They say it’s my fault.
That my mind is broken because I didn’t seek help.
But how do you ask for help when you were taught your voice didn’t matter?
As a child, I learned quickly that silence was safer. My pain was invisible to the people who were supposed to protect me. When I cried, they rolled their eyes. When I was scared, it only made things worse — especially with my mother. She didn’t comfort me; she amplified my fear. It was like she thrived on it. I remember the way her eyes lit up when I screamed in fright — like she was feeding off my terror.
I never asked why.
I learned from a very young age not to question anything.
It was safer that way.
Asking “why” meant inviting more pain. More confusion. More punishment. So I stopped wondering. I stopped hoping things could be different. I did what I had to do: stayed quiet, stayed small, stayed out of the way. That was survival.
And I brought that silence into adulthood.
I kept myself quiet. I didn’t realize that inside me, something was building — the trauma, the fear, the years of swallowing pain. It was slowly becoming something heavier, something darker. My mental health was unraveling, piece by piece, and I didn’t see it until it crashed down on me.
Eventually, it all broke.
I broke. Broke hard.
The years of silence caught up with me like a wave I couldn’t outrun. I fell into a breakdown — not once, but over and over. There were attempts. There was self-harm. There was self-destruction.
I truly believed the world would be better without me in it.
That my existence was more burden than blessing.
That if I disappeared, maybe everything would finally be quiet — not just around me, but inside me.

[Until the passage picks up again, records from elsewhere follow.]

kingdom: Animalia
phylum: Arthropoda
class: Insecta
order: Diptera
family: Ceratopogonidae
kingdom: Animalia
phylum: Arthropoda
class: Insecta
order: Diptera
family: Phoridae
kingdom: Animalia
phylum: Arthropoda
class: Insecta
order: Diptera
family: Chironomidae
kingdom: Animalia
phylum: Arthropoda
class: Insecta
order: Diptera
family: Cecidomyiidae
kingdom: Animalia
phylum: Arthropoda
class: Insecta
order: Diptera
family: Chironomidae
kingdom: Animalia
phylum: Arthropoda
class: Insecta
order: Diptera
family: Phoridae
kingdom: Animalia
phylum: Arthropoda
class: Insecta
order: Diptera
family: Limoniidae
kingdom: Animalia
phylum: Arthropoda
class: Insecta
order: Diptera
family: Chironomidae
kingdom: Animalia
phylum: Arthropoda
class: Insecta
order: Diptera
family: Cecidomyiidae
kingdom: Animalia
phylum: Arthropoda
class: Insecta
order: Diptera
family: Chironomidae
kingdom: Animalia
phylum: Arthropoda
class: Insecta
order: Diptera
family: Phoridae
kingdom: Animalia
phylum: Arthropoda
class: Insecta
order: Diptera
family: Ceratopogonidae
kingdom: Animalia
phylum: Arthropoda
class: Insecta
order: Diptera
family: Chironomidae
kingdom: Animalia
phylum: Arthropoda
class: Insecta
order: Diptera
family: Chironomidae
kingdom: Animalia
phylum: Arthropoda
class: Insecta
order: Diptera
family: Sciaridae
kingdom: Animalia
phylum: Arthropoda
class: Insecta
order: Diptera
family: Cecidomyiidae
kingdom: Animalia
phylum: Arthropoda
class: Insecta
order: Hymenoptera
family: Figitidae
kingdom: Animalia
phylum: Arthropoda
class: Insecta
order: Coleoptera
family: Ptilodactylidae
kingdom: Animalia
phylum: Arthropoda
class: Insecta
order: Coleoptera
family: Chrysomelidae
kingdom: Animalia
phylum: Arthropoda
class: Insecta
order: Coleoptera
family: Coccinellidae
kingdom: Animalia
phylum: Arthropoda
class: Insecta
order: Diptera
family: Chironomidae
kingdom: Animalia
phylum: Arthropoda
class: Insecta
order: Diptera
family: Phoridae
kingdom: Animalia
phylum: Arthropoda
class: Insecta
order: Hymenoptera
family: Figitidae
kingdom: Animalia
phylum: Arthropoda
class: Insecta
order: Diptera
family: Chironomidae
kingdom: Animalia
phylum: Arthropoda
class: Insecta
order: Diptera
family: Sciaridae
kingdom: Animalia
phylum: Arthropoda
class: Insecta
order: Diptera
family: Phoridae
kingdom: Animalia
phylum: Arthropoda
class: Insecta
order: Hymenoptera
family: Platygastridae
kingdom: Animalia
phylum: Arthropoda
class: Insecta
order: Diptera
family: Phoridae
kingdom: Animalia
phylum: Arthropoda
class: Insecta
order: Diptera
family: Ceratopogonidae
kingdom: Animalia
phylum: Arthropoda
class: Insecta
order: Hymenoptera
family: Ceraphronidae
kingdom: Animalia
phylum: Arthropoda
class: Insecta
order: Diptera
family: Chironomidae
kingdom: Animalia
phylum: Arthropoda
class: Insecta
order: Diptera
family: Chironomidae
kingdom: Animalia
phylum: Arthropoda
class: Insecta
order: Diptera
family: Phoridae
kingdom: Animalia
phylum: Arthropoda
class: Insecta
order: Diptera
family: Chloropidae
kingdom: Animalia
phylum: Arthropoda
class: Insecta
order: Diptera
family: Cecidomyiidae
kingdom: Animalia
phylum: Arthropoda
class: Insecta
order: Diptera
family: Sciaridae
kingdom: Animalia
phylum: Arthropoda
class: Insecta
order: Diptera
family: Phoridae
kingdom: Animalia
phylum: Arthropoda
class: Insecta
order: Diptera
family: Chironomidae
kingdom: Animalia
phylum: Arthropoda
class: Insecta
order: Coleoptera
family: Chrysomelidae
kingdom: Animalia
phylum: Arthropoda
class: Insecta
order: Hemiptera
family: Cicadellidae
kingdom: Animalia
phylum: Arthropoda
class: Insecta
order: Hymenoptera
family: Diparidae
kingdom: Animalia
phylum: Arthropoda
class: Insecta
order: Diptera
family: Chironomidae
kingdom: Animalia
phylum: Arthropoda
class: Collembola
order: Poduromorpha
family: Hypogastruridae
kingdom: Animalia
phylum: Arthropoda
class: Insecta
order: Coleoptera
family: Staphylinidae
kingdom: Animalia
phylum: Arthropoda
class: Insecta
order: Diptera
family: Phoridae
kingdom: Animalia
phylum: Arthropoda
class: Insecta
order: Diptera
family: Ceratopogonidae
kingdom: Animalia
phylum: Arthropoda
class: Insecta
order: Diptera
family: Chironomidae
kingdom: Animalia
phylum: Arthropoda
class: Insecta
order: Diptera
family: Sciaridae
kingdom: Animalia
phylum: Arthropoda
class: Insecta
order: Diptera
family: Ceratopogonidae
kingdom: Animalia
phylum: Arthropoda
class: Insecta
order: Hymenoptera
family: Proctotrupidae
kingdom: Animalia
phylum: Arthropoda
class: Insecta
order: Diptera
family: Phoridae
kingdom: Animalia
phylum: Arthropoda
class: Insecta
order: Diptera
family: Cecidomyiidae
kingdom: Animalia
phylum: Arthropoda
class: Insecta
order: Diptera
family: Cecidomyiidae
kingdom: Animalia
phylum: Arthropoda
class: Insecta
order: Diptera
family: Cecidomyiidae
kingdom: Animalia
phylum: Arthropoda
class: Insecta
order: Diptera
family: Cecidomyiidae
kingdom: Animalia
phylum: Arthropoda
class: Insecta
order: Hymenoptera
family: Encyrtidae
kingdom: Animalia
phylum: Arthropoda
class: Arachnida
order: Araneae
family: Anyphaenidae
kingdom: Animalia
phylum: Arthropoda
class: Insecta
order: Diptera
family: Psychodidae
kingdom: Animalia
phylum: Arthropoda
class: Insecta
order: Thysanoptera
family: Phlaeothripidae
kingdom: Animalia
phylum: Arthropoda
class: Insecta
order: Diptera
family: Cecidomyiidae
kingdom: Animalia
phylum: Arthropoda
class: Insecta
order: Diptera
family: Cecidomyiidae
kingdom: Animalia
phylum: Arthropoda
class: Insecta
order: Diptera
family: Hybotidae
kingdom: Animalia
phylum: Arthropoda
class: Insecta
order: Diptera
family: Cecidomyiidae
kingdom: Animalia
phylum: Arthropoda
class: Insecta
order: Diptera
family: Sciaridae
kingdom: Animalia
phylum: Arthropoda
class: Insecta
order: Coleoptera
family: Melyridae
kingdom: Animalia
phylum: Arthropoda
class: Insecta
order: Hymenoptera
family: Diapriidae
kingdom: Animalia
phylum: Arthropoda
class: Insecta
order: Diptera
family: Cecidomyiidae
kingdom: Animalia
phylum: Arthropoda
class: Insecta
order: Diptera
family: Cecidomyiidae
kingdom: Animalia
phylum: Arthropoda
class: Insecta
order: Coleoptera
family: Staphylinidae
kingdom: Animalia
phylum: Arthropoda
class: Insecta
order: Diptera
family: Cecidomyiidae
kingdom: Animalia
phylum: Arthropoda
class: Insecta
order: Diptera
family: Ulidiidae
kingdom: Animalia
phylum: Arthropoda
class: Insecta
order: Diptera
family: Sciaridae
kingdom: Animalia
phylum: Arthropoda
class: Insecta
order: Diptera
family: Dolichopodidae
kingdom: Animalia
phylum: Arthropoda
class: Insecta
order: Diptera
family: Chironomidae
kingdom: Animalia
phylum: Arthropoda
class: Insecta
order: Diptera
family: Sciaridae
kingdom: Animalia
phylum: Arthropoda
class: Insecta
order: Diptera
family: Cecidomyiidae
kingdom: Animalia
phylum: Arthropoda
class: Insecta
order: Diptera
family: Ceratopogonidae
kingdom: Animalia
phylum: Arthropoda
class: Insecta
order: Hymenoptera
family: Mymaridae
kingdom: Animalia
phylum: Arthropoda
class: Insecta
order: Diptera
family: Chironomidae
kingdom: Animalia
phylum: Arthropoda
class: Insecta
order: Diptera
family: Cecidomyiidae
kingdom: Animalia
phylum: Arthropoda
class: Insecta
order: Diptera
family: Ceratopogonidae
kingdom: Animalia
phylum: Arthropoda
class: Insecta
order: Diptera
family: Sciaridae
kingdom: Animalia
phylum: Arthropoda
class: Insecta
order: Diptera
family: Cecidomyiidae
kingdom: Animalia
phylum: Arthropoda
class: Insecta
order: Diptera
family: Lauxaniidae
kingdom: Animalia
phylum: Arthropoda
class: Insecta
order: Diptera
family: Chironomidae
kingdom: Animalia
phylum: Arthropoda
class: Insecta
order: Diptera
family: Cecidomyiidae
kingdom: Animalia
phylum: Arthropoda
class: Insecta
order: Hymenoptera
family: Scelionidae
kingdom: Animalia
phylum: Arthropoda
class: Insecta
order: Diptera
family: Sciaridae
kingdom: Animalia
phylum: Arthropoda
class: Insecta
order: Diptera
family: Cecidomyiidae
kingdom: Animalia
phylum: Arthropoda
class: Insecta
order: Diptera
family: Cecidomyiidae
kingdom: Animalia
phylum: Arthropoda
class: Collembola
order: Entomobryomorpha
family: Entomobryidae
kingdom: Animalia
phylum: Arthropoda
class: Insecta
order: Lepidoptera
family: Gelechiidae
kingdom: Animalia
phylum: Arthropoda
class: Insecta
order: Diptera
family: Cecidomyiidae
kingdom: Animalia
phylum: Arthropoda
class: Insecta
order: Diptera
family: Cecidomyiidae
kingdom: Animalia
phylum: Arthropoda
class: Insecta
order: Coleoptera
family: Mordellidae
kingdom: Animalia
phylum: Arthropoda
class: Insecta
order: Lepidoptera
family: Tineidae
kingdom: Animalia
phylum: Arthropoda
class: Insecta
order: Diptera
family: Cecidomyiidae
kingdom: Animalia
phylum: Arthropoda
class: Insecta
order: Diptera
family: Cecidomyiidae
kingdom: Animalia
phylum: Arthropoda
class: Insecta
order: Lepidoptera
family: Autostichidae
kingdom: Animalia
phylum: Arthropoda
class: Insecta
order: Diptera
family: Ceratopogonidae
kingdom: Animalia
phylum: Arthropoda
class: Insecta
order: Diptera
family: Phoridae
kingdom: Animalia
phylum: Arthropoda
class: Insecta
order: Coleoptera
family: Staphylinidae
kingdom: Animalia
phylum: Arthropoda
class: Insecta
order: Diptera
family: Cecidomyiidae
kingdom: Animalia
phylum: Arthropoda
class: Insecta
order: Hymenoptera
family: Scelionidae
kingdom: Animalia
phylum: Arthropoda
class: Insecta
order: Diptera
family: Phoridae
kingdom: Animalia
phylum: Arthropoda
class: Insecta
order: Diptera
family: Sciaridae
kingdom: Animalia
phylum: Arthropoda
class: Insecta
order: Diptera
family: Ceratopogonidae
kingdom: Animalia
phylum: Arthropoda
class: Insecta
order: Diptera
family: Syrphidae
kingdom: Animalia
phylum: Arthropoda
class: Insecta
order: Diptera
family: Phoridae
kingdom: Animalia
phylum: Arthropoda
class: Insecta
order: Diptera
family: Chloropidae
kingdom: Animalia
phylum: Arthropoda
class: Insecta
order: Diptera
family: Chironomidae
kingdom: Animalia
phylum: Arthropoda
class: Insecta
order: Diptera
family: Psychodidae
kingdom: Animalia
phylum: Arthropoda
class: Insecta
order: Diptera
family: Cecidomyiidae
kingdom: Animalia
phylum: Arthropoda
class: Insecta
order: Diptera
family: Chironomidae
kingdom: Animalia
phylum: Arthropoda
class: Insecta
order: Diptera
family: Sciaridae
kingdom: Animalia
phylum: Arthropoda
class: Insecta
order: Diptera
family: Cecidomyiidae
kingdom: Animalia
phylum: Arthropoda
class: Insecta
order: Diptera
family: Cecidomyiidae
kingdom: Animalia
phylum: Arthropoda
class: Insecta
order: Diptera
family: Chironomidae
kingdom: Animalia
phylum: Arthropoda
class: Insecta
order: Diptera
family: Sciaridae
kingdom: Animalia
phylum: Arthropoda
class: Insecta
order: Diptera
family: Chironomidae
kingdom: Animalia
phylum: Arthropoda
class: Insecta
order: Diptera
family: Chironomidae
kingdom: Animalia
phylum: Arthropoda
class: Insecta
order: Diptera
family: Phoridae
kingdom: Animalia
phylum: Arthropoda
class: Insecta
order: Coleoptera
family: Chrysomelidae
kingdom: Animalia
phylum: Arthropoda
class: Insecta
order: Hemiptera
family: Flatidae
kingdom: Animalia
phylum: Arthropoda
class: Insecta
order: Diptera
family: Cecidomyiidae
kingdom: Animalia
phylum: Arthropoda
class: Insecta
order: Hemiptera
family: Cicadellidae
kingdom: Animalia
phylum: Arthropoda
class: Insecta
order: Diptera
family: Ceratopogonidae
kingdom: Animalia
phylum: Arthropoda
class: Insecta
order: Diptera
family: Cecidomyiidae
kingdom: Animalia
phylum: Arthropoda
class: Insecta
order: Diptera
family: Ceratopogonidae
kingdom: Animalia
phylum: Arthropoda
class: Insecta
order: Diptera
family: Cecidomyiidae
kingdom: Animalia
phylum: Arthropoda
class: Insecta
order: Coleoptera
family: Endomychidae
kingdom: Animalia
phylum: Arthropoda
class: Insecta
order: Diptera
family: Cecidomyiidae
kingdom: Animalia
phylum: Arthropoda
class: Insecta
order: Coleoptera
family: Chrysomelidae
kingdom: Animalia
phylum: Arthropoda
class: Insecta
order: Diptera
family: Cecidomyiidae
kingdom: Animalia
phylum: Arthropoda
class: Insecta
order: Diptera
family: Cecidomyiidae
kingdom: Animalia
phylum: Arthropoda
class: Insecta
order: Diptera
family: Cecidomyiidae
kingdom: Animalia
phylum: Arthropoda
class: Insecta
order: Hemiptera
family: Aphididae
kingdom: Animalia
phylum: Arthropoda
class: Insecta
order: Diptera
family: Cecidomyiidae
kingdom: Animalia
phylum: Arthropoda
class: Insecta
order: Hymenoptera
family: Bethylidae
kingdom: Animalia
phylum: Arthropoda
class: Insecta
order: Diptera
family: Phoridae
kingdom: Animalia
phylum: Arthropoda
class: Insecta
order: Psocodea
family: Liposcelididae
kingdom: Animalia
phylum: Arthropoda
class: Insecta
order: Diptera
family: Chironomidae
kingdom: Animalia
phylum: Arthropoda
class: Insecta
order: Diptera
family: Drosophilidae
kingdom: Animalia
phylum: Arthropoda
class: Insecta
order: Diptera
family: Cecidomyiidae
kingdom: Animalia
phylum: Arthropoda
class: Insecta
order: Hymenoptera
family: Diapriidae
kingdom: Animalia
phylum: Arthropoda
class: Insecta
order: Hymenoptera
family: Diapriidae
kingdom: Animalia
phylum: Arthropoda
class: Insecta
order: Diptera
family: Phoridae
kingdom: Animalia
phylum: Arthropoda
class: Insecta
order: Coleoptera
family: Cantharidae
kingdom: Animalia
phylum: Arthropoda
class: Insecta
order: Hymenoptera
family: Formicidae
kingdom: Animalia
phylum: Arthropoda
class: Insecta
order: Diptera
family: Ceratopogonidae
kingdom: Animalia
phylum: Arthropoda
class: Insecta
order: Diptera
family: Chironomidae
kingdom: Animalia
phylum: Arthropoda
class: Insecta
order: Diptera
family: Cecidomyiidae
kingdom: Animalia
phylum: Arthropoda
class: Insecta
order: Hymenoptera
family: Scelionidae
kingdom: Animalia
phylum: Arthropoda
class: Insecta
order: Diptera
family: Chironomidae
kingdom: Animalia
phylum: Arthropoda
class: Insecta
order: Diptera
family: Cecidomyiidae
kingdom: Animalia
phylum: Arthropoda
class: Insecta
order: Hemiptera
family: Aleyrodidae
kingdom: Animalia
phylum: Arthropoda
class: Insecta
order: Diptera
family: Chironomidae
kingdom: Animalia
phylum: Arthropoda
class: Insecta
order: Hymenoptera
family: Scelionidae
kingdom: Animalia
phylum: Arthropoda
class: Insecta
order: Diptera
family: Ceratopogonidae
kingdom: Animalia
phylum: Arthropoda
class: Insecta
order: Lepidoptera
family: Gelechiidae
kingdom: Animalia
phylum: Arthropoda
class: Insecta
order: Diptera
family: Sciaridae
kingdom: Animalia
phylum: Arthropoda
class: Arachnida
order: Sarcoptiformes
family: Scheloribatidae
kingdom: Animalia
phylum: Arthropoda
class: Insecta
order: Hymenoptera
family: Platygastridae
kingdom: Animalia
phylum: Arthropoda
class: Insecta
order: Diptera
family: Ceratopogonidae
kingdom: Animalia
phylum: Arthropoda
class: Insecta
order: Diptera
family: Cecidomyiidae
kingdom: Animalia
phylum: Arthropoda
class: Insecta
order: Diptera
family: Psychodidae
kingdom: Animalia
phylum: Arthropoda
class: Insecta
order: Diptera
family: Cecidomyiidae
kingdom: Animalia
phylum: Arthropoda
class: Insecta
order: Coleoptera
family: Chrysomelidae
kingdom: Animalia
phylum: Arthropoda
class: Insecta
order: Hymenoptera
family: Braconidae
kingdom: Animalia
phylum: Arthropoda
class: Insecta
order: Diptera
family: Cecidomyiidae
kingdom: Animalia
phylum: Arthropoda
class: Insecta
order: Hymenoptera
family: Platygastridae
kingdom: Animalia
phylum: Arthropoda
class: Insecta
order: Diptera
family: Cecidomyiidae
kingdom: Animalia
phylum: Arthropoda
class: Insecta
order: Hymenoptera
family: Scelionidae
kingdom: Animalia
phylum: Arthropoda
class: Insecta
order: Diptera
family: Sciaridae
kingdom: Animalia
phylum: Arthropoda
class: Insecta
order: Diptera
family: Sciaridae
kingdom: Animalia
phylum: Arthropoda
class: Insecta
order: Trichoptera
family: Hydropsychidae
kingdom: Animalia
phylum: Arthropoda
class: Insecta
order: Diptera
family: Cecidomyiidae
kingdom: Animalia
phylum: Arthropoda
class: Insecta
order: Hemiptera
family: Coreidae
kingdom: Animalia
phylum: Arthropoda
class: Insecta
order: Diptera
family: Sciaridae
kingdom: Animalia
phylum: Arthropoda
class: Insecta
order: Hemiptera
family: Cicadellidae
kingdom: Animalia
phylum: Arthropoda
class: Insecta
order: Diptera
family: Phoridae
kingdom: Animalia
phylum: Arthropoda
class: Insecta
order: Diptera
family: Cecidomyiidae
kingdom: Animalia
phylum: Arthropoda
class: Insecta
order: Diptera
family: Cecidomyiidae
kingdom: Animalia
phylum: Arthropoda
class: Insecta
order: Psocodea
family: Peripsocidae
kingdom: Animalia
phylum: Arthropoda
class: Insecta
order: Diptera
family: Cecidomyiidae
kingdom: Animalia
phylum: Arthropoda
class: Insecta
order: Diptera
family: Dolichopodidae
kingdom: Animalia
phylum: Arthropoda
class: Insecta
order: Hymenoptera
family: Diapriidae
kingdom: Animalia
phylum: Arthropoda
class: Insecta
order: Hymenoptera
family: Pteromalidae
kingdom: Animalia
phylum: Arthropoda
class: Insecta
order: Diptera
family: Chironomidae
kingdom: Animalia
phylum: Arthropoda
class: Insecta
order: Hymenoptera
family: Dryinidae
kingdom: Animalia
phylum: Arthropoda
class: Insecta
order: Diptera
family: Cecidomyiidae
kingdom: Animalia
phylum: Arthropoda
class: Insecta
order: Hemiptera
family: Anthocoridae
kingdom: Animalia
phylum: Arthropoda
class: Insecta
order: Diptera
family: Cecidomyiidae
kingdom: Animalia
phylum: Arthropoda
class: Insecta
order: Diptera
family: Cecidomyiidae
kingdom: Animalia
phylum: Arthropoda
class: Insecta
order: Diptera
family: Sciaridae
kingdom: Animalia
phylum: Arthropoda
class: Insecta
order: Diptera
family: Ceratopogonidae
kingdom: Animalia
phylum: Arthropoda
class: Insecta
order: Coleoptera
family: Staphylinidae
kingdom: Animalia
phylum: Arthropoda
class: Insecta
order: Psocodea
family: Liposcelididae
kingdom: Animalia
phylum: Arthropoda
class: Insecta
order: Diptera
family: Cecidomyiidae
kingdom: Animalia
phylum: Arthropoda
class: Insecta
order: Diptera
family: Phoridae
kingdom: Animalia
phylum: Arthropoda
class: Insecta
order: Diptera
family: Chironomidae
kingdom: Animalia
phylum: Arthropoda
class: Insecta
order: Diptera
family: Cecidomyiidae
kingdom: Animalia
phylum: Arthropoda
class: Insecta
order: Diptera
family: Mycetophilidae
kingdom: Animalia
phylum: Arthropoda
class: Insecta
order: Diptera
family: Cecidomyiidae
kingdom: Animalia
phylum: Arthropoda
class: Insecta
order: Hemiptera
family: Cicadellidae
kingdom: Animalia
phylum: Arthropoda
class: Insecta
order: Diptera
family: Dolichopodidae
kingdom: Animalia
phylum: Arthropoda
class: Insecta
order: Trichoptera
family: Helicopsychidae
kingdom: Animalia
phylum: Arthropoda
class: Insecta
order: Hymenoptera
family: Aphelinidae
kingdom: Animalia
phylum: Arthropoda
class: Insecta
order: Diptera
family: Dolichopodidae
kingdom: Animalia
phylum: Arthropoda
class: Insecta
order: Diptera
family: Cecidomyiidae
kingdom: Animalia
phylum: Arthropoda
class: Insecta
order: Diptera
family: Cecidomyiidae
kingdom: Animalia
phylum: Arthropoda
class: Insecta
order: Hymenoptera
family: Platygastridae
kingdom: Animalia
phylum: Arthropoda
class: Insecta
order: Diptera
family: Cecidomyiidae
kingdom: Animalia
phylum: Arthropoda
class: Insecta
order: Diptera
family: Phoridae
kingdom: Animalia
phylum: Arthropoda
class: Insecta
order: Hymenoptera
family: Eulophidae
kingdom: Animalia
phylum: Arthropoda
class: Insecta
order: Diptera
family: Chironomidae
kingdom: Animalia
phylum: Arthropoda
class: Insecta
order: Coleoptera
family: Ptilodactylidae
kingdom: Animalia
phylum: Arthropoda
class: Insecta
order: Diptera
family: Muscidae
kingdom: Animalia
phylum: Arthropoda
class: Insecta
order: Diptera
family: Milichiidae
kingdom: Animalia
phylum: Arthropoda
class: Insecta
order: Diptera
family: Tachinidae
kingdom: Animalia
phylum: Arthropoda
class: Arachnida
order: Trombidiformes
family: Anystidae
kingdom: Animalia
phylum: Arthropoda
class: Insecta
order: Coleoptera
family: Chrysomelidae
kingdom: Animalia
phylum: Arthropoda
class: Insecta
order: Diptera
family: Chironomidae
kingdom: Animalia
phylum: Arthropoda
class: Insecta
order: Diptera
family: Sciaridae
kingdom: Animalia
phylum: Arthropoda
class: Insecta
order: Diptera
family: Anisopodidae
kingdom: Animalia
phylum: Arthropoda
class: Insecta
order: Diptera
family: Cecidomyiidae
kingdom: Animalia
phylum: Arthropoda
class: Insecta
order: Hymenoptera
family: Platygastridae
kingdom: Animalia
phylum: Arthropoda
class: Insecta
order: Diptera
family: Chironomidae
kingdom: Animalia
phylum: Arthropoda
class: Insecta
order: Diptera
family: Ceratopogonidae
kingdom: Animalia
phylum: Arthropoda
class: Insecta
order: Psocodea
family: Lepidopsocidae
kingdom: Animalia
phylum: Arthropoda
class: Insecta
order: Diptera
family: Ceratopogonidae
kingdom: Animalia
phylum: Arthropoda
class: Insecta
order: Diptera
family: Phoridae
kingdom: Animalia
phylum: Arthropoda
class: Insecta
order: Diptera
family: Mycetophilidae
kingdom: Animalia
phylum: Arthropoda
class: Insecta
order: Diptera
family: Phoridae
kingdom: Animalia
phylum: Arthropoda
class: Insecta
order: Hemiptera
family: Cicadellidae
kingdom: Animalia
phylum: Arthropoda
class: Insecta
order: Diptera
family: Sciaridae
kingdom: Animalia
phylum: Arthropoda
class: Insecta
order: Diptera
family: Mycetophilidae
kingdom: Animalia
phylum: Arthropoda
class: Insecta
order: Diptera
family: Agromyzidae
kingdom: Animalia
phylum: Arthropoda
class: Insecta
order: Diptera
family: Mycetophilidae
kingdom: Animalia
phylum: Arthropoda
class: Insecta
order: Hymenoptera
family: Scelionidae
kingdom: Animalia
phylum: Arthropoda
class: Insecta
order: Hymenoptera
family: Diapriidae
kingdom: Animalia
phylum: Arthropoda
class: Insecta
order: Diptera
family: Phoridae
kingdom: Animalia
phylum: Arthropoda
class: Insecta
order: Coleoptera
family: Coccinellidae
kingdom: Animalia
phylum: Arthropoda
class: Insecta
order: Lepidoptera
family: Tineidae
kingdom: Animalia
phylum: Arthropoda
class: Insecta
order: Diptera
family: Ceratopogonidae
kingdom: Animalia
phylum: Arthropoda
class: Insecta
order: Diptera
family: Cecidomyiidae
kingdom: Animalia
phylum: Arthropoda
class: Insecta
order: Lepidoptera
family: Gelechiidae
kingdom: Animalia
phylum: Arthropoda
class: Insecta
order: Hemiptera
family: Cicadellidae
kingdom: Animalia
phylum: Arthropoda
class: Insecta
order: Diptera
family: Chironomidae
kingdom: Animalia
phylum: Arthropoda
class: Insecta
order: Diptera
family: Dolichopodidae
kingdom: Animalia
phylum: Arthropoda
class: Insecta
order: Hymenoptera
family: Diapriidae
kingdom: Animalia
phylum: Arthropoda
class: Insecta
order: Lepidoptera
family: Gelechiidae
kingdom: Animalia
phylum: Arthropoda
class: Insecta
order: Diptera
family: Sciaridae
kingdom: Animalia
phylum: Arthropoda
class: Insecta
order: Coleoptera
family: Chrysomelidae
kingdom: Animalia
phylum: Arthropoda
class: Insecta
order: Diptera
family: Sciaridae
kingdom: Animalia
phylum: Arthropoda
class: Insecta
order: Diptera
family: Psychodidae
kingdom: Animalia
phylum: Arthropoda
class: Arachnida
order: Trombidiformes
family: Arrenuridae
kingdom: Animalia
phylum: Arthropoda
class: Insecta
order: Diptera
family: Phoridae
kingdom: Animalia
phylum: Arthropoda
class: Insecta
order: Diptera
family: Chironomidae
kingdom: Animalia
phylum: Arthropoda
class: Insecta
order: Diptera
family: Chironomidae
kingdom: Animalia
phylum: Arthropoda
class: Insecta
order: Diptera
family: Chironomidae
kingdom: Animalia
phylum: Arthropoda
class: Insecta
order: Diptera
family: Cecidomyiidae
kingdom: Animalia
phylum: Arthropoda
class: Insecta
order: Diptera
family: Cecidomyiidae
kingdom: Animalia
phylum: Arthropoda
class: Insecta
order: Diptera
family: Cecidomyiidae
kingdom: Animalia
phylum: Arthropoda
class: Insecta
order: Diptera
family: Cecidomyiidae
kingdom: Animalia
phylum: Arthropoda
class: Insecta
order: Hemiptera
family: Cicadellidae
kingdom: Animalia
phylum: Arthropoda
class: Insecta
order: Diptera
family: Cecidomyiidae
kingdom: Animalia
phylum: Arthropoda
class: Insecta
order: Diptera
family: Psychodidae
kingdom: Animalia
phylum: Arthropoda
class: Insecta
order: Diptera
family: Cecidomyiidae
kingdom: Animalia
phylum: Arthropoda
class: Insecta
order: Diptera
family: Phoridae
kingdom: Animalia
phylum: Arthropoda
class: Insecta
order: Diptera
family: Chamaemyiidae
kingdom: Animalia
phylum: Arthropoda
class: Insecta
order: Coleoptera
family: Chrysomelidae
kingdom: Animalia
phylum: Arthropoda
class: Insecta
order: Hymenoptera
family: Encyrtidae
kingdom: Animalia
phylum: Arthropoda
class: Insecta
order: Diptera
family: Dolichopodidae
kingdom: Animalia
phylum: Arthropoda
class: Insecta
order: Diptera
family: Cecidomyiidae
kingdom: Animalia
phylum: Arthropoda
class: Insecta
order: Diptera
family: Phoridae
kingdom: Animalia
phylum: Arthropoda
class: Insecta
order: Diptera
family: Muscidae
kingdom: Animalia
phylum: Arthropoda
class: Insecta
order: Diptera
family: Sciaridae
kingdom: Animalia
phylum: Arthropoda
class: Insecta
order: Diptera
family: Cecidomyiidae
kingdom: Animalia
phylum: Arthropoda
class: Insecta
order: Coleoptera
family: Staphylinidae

And now? Now I’m blamed for it.
For my actions. For my pain.
For the result of trying to protect myself as a child by going silent — and then being crushed by the weight of that silence as an adult.
They say it’s my fault my mind is broken.
That I should have asked for help.
But I was never taught how.
I was only taught to be quiet.
And even now, as I try — as I heal, as I fight my way back from the darkness — it’s still not enough.
The system doesn’t see the healing. It only sees the diagnosis.
I am being punished for my mental health.
For the survival mechanisms that kept me alive.
For the pain I never asked for.
I’m not allowed to parent — not because I don’t love, not because I don’t care, but because I have wounds.
Wounds I’m working to close.
Wounds I never gave myself.
I am healing — truly. But in the eyes of the system, healing isn’t enough.
They don’t see the strength it takes to survive what I did.
They only see the scars.
But here’s what they don’t see —
My silence has finally been broken.
For so long, I carried this story in the shadows.
But in the last few days, something shifted.
The weight started to lift, just a little — because I spoke.
I let my truth out into the light.
And with every word, I’m reclaiming a part of myself that was stolen.
This is just the beginning.
And for the first time, I’m not silent anymore.